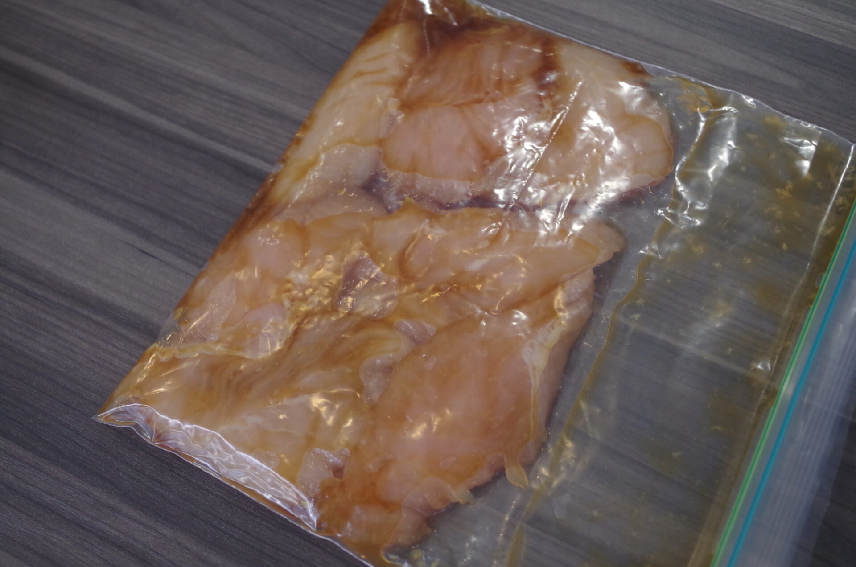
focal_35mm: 46
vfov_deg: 29.1
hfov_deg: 42.8
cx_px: 428
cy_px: 284
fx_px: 1092
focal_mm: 30.63
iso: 1600
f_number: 4
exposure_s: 1/160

**WORK ORDER**
Print all records verbatim, excluding pictures.

**WRITTEN SOLUTION**
focal_35mm: 46
vfov_deg: 29.1
hfov_deg: 42.8
cx_px: 428
cy_px: 284
fx_px: 1092
focal_mm: 30.63
iso: 1600
f_number: 4
exposure_s: 1/160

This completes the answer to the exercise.